- Type: Geological formation
- Unit of: Augusta Sequence

Lithology
- Primary: Limestone
- Other: Shale, siltstone

Location
- Region: Nevada

= Favret Formation =

Triassic geologic formation

The Favret Formation is a Triassic geologic formation. The Favret outcrops in the Augusta, New Pass and Fish Creek ranges of north central Nevada and consists of limestone, shale and siltstone.

== Fossil Hill Member ==

The Favret Formation along with the Prida Formation, constitute one of the recognized geological formations within the Star Peak Group of northwestern Nevada. These two formations are linked by a single member, known as the Fossil Hill Member. In the Prida Formation, this member outcrops in the western Humboldt Range, while the Favret Formation, outcrops in the Augusta Mountains, where it reaches up to more than 300 metres (980 ft) thick. Although they overlap substantially, the two formations do not share precisely the same age, the Prida unit dates from the Middle to Late Anisian, while the Favret unit dates only from the Late Anisian, between approximately 244 and 242 million years ago.

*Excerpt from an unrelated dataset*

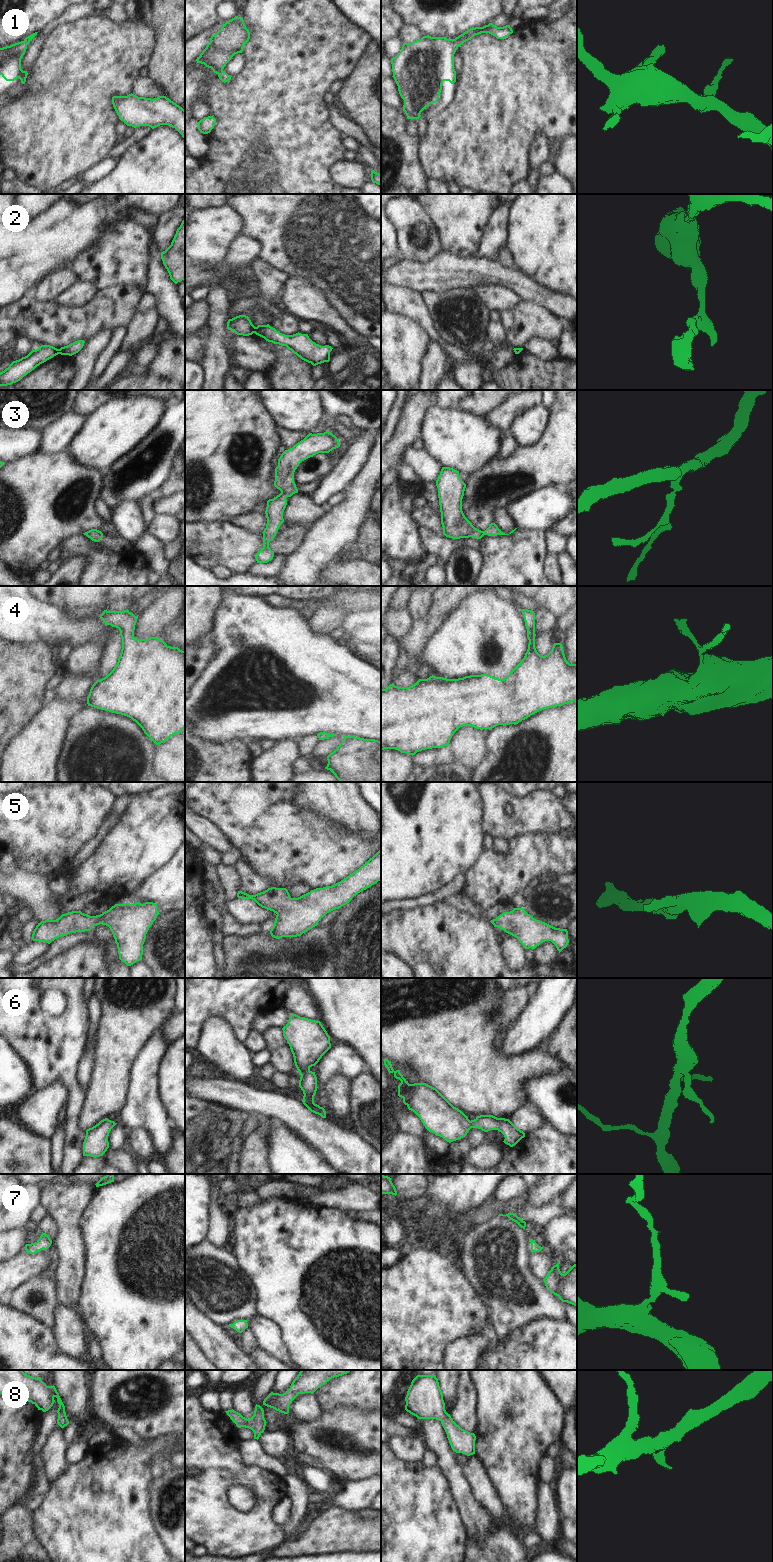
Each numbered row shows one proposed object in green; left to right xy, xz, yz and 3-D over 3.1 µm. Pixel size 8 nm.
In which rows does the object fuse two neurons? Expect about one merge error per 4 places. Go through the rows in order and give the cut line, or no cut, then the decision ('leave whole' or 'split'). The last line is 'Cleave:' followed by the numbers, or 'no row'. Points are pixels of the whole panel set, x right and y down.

The Fossil Hill Member has received extensive interest from paleontological research for its large quantity of marine fossils dating from the Middle Triassic. The paleoenvironment preserved in the Fossil Hill contains some of the earliest marine reptile communities including Ichthyosaurs and Pistosaurs. Other fossils from this unit include invertebrates such as ceratitid ammonoids and bivalves as well as hybodont sharks and bony fish like Saurichthyes and Birgeria.